The elders then asked Shhneri a series of questions, one each. Would she accept the judgement of the elders and the Speaker of Sraan Indakar? Would she uphold the clan name and honor, in battle and in peace? Would she hold the children of Indakar as her own, and the elders as her parents?

In the end, Nharthol solemnly stepped to Shhneri and took her hand, lifting it palm up and placing a medallion engraved with the crest of Indakar in it. Closing her fingers over the top of the cold metal, he declared her sister, and they embraced. Tears shone in many eyes, and it was done.


The Celebration

A banquet began the celebration following my son's marriage. Prepared in their honor, it offered the finest examples of the couple's preferences in rare, exquisite delicacies: freshly prepared Indakar nectar, its flavor such to bloom on the tongue and shake the mind into revelry; a young yeehar roast spitted across a great bonfire and flavored with spices from around all Elanthia; delicate pokeke'pahamin, a multi-layered confection made from alternating spreads of fruit, the finest pokeke bread, and mild meats; smoked nehelyvhh fish, their tiny and delicious forms arrayed around a veritable mountain of luscious jungle fruits bartered from a T'Lar forager. It was grand indeed, but the best was yet to come.

Because my son and daughter-in-law were of equal rank, they were entitled to the rarest of performances: not one, but a pair of dancers of the first gamant'hhshhth-- the first house of sarhhtha-- being present for the ensuing celebration.

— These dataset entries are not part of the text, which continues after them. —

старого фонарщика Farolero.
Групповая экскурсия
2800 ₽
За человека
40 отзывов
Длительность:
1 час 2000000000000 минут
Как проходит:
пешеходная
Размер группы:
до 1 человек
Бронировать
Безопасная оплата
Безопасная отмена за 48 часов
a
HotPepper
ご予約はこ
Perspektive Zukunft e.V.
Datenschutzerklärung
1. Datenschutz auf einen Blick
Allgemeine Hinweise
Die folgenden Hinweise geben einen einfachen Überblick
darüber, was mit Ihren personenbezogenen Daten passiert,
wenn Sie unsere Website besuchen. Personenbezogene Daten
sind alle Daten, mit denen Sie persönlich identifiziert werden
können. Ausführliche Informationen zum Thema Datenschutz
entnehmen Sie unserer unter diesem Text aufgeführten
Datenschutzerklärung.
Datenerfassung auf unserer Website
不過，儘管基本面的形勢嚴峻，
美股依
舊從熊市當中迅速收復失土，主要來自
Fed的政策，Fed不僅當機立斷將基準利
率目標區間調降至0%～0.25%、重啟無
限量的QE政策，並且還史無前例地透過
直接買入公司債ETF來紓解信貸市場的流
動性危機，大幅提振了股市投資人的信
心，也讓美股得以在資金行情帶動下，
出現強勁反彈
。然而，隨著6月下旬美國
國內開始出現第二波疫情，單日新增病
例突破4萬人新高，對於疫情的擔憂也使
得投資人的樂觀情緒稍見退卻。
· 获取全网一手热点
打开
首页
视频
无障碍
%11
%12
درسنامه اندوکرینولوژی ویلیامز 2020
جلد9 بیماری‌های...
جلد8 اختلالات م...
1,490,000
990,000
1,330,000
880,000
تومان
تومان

I must clarify. Sarhhtha dancing, being among our most cherished rituals, is -- with only one exception -- always appreciated with one's full attention upon a single dancer. To become distracted, or to attempt to split one's attention between two dancers, would be to insult the art itself. Traditionally, the family of the bride or groom which holds lower status in their clan carries the honor of providing the dancer. Now you may see the exception; my son and daughter-in-law, being equal in their clans, were permitted the coordinated performance of two dancers, one provided by each family.

Such a performance is rarely seen in the span of a single lifetime, and I would discredit it with my inferior account here. Know that it was a sight not to be forgotten -- and perhaps the tale shall be committed to text, another time.

This text I dedicate to my son, Rothnar, and my new daughter, Shhneri. May you come to all glory, my children.